Selon M. Kim, le revirement américain s’explique par « la prise de conscience de George Bush qu’il s’est lourdement trompé avec sa politique coercitive. Nous avons relevé le défi et procédé à un essai nucléaire qui a démontré que sa politique a eu un effet inverse. Sans notre force militaire, nous risquions le sort de l’Irak ».
La RPDC tiendra ses engagements de l’accord du 13 février, affirme M. Kim. Mais le « démantèlement » du programme nucléaire, évoqué à l’étranger comme enjeu final de l’accord, n’est pas à l’ordre du jour à Pyongyang : « Nous nous sommes engagés à arrêter la centrale de Yongbyon. Ni plus ni moins. »
CHRONOLOGIE
1994. Un accord est conclu à Genève entre Pyongyang et Washington.

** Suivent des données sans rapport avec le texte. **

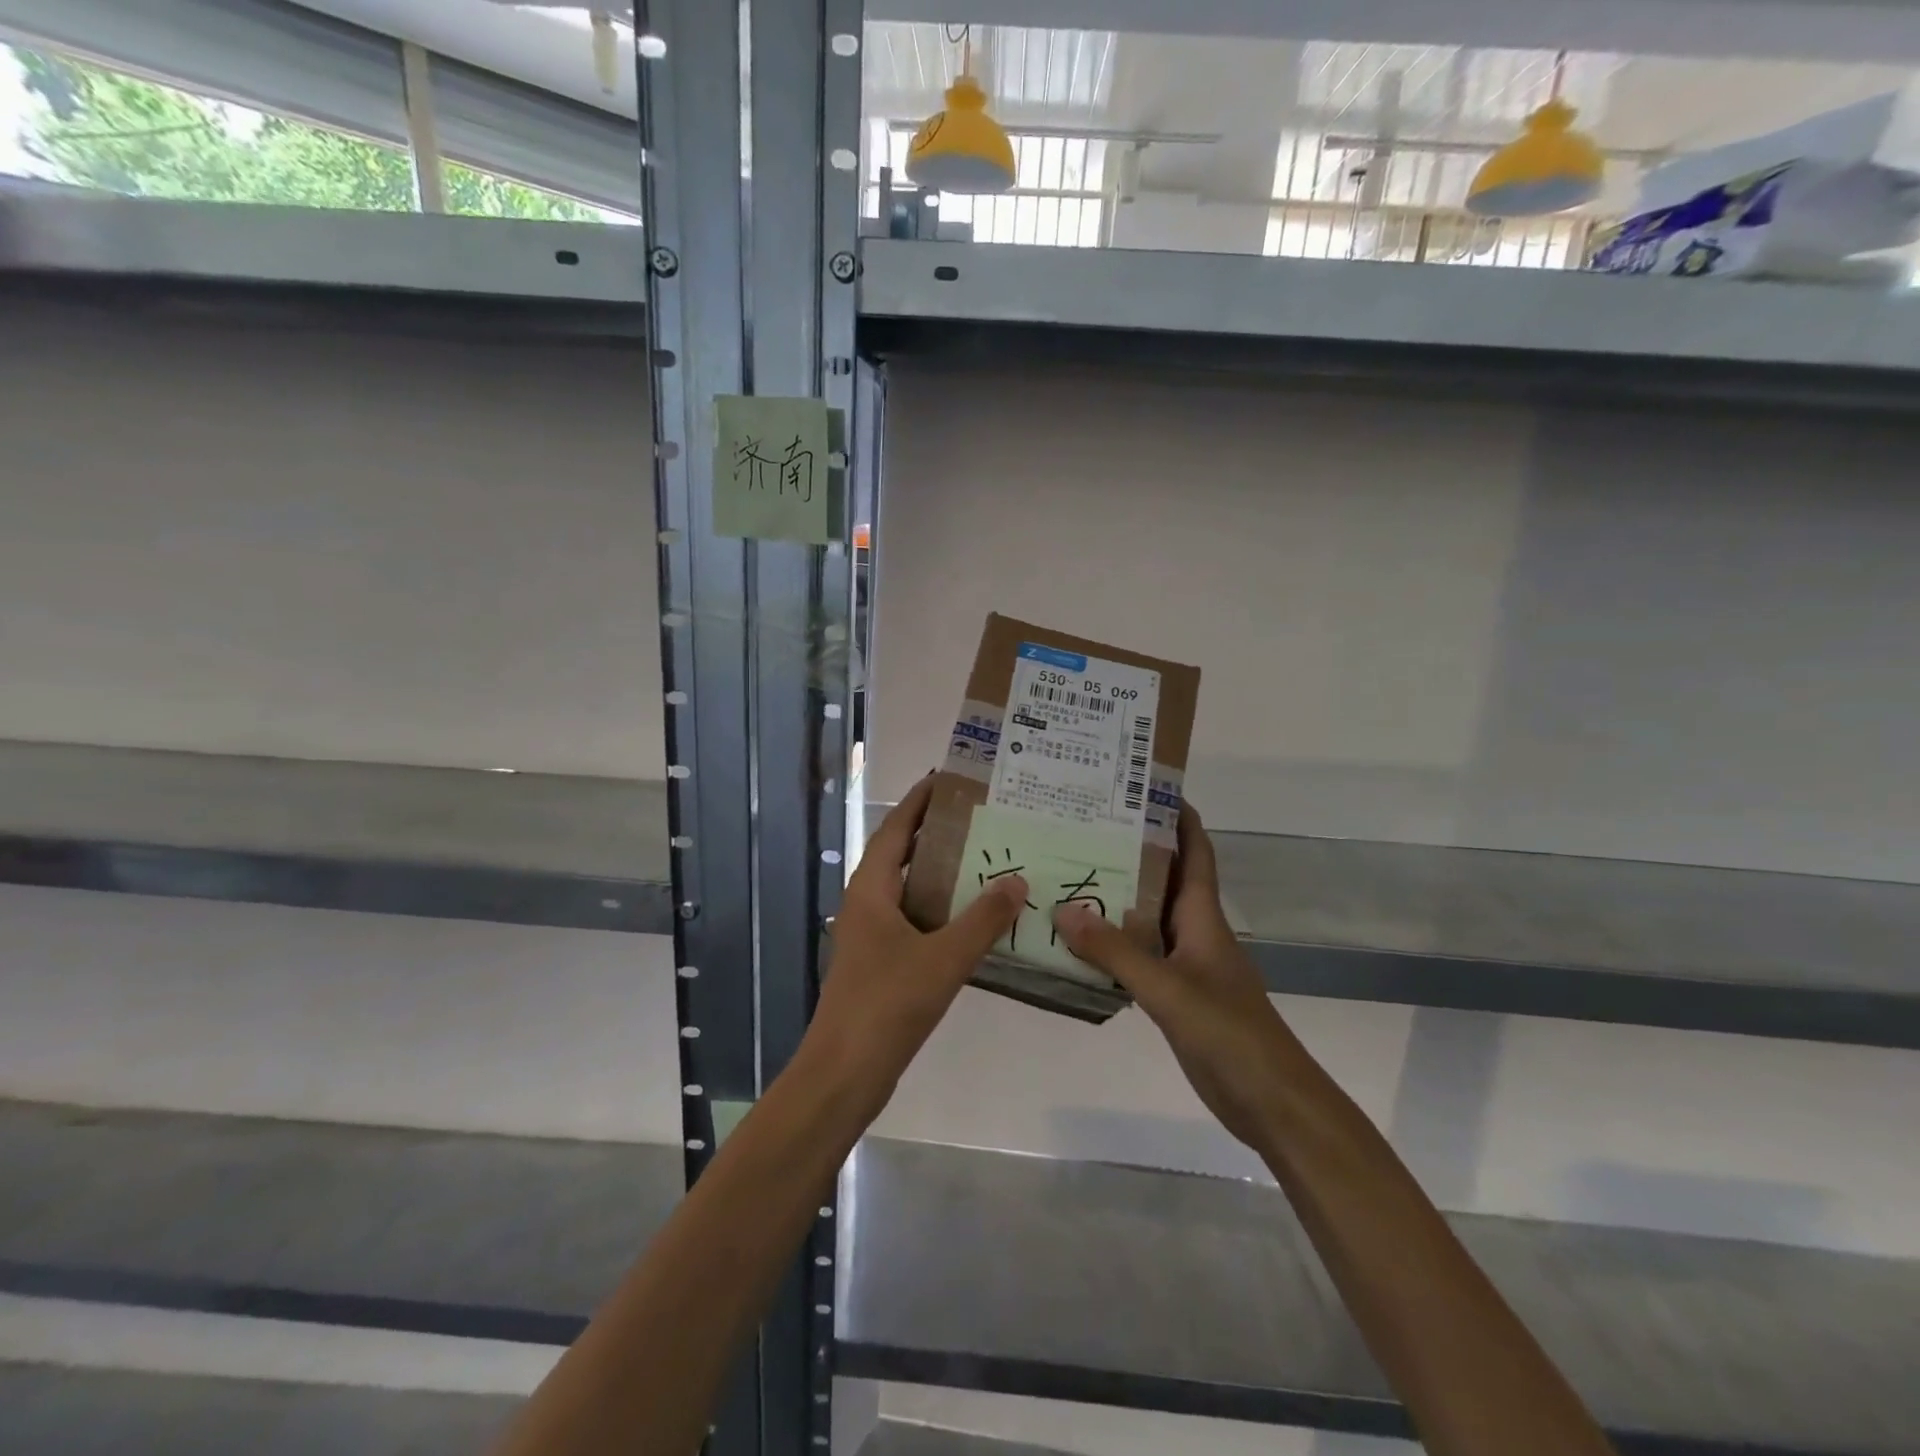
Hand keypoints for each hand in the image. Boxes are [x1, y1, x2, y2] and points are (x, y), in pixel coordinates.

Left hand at [805, 775, 1027, 1117]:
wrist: (844, 1073)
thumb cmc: (887, 1005)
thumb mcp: (944, 958)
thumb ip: (983, 919)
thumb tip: (1018, 880)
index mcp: (871, 889)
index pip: (896, 828)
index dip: (920, 801)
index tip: (949, 778)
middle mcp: (867, 902)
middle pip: (903, 854)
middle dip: (937, 833)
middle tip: (982, 817)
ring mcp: (872, 934)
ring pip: (911, 890)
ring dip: (943, 873)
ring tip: (987, 858)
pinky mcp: (881, 962)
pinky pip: (915, 920)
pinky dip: (942, 910)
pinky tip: (975, 918)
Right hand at [1053, 803, 1294, 1150]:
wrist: (1271, 1101)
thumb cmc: (1229, 1033)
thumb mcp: (1168, 988)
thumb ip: (1115, 952)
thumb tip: (1062, 909)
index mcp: (1203, 917)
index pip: (1195, 852)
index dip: (1179, 817)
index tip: (1145, 787)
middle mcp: (1194, 932)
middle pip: (1164, 879)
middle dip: (1132, 851)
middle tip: (1083, 828)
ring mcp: (1186, 965)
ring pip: (1147, 919)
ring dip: (1116, 898)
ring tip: (1070, 874)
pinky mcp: (1176, 996)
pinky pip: (1139, 957)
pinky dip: (1112, 945)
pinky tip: (1079, 943)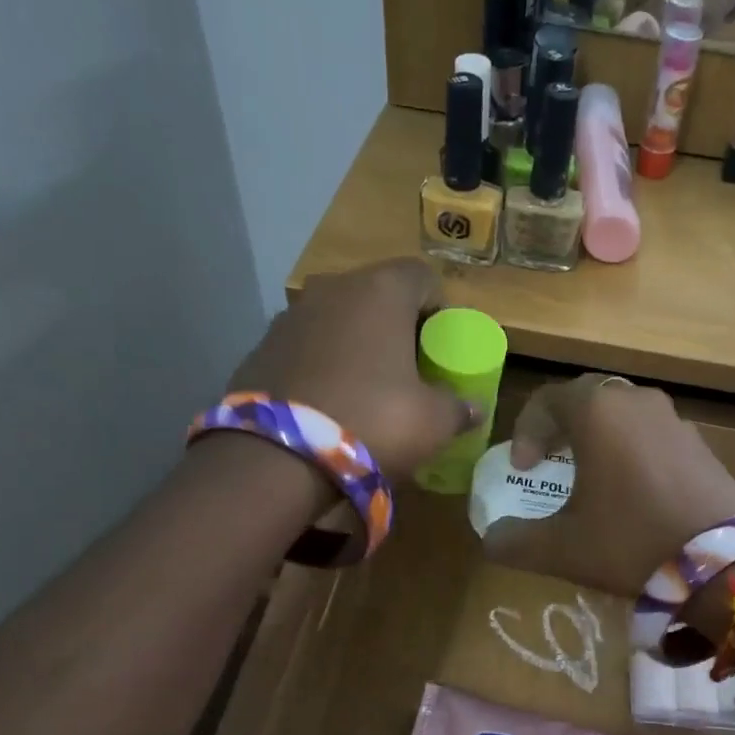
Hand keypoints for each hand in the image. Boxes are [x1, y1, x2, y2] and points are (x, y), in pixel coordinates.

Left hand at [225, 260, 477, 480]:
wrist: (277, 457)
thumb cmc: (373, 421)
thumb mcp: (433, 422)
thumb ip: (459, 409)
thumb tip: (474, 408)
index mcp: (381, 291)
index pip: (423, 277)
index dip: (439, 309)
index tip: (442, 346)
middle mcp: (333, 289)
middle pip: (377, 295)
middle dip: (396, 326)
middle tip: (409, 368)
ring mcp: (291, 316)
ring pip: (338, 320)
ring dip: (356, 344)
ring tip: (366, 388)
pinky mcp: (260, 347)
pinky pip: (306, 347)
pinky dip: (322, 364)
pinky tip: (328, 403)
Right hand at [481, 374, 734, 596]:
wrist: (721, 564)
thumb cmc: (630, 542)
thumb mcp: (562, 548)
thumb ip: (515, 541)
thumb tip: (492, 539)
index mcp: (598, 412)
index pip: (548, 398)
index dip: (526, 429)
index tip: (523, 468)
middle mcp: (636, 401)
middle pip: (588, 399)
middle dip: (561, 427)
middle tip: (550, 461)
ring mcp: (674, 419)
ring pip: (623, 414)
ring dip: (599, 437)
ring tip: (591, 476)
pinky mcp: (700, 442)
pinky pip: (653, 433)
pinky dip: (633, 449)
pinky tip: (634, 490)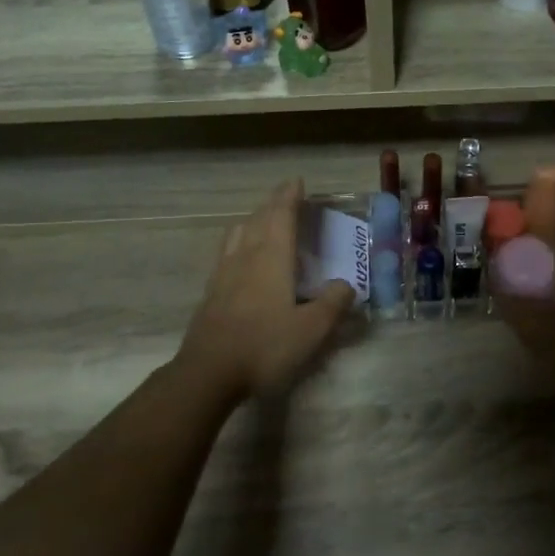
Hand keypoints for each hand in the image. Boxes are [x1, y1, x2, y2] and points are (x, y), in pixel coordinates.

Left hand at [177, 179, 355, 401]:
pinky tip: (240, 258)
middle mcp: (246, 258)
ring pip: (237, 234)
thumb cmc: (265, 346)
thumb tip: (346, 284)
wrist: (208, 373)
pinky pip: (226, 253)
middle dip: (272, 204)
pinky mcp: (211, 293)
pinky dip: (238, 242)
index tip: (296, 181)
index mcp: (272, 259)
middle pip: (258, 220)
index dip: (289, 197)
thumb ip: (333, 304)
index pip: (281, 217)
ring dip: (252, 220)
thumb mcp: (311, 330)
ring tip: (261, 220)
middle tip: (285, 196)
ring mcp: (224, 274)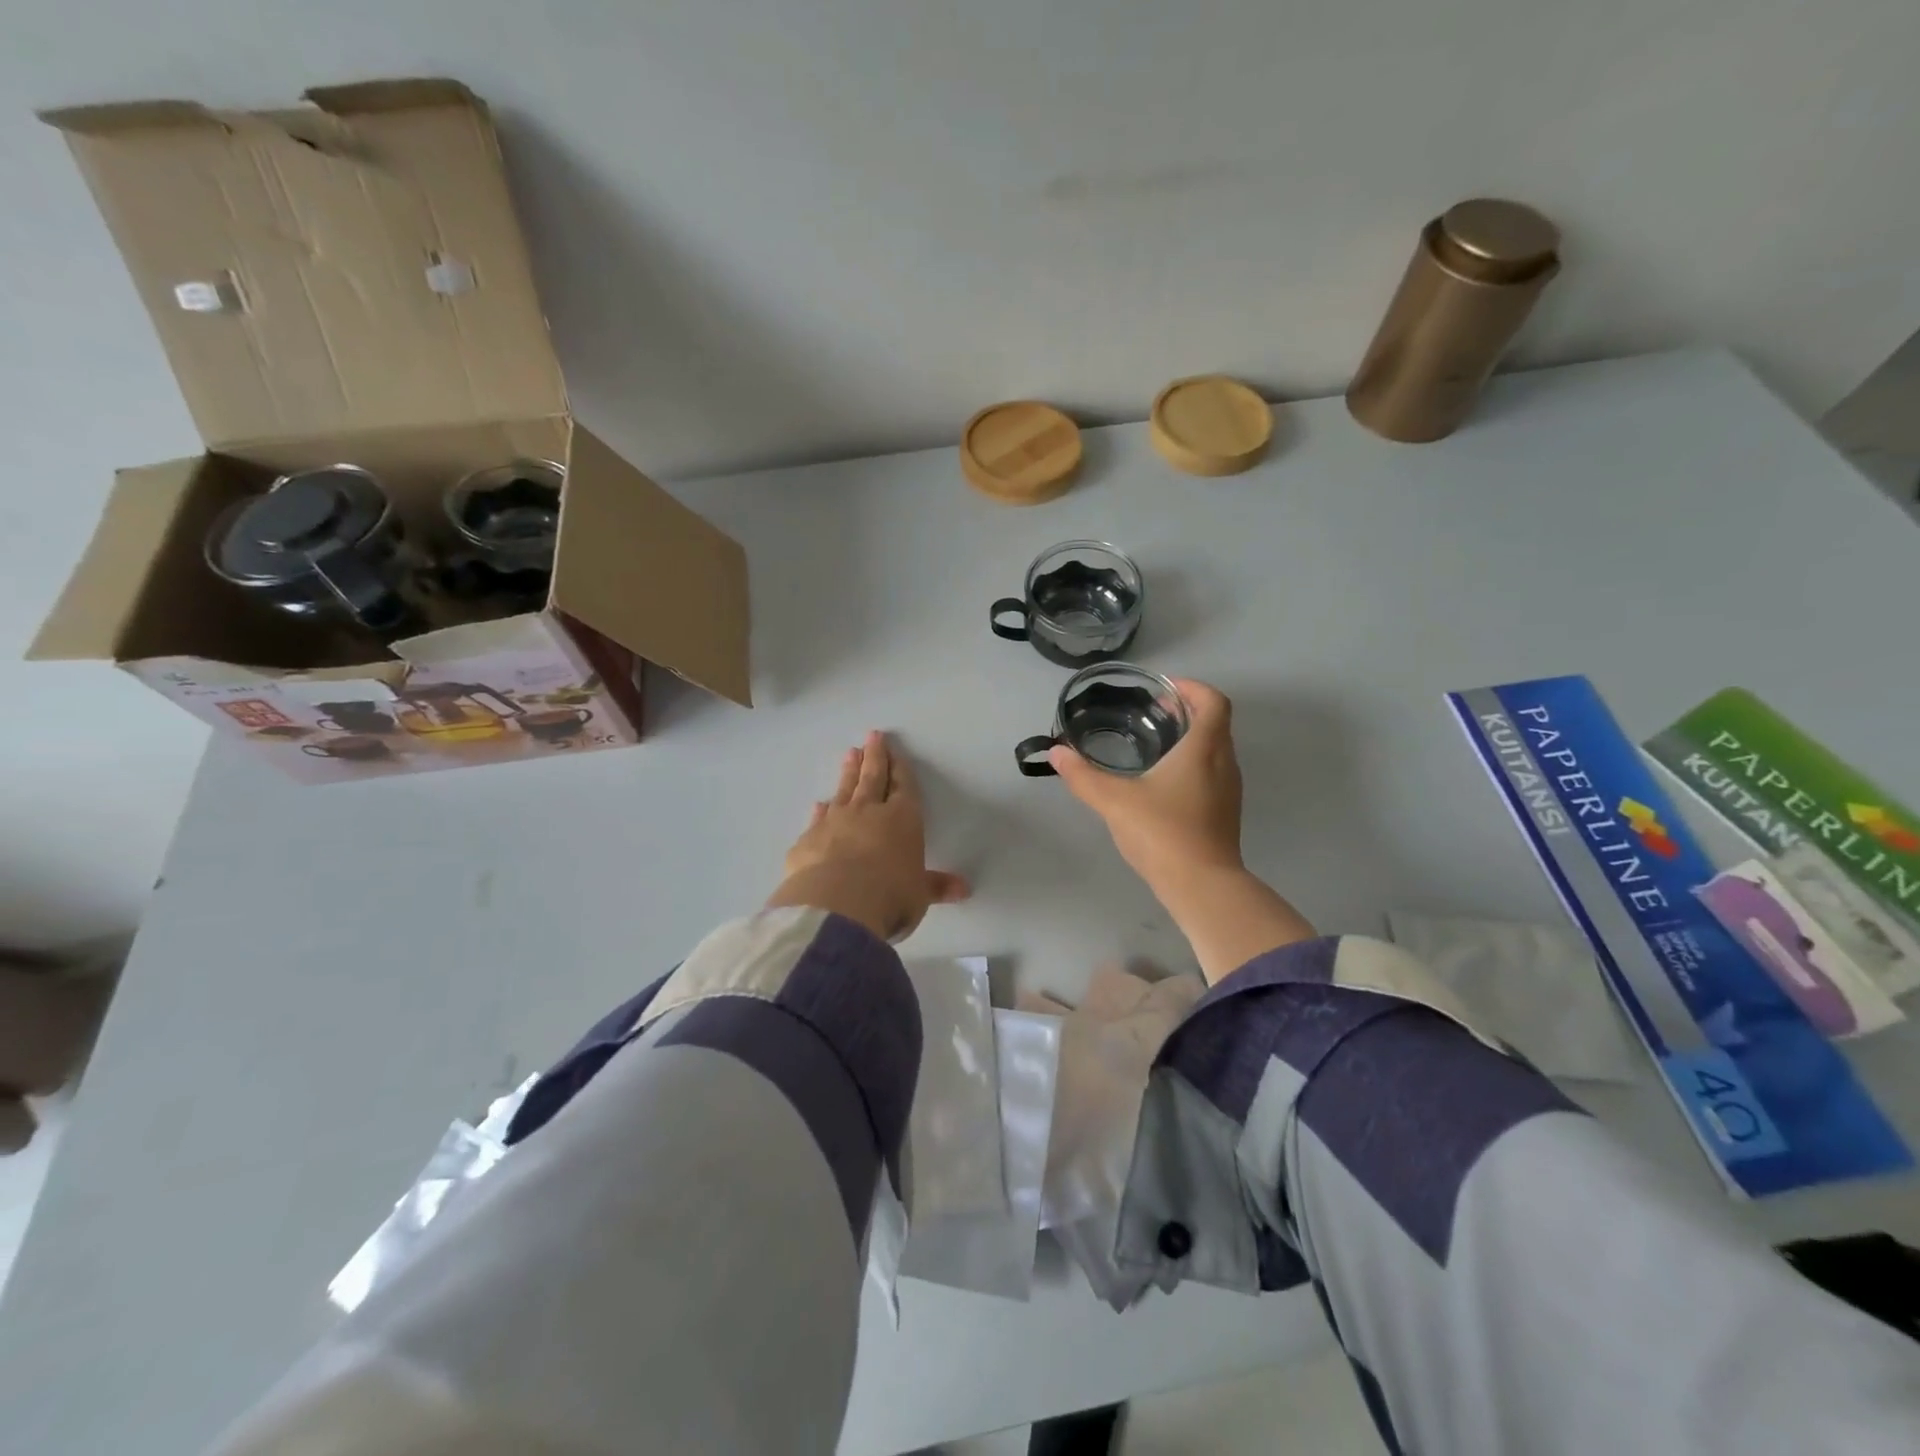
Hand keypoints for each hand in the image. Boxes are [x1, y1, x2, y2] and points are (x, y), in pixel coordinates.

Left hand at [767, 731, 970, 941]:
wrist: (836, 906)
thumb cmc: (890, 896)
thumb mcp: (920, 894)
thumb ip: (936, 887)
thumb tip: (964, 889)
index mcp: (902, 819)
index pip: (903, 787)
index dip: (901, 769)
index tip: (897, 752)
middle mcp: (868, 812)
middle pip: (873, 778)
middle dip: (875, 756)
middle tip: (872, 736)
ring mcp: (834, 822)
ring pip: (844, 790)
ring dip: (849, 772)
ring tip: (850, 753)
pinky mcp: (808, 840)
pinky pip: (817, 819)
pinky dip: (820, 810)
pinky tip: (819, 803)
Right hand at [1048, 678, 1244, 899]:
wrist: (1202, 886)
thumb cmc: (1162, 832)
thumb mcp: (1114, 801)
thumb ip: (1083, 775)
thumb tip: (1057, 753)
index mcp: (1204, 749)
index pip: (1213, 701)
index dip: (1191, 688)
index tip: (1163, 690)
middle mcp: (1224, 763)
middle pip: (1216, 723)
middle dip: (1187, 711)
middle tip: (1152, 713)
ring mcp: (1229, 790)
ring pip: (1216, 749)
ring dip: (1191, 738)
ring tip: (1154, 744)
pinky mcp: (1225, 813)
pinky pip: (1213, 773)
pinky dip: (1193, 763)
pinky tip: (1162, 782)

Les Nord-Coréens s’engagent à geler leur programme nucléaire en échange de la fourniture de deux centrales à eau légère, de 500 000 tonnes de fioul et de garanties de sécurité.
2002. Nouvelle crise après la révélation par l’administration Bush que les Nord-Coréens ont violé l’accord de 1994 en poursuivant en secret l’enrichissement d’uranium.
2006. En octobre, essai nucléaire nord-coréen. Le Conseil de sécurité des Nations unies décide de sanctions contre Pyongyang
2007. Les pourparlers de Pékin à six (Chine, Etats-Unis, Japon, Russie, deux Corées) débouchent le 13 février sur un accord en vue du démantèlement du programme nucléaire de Pyongyang.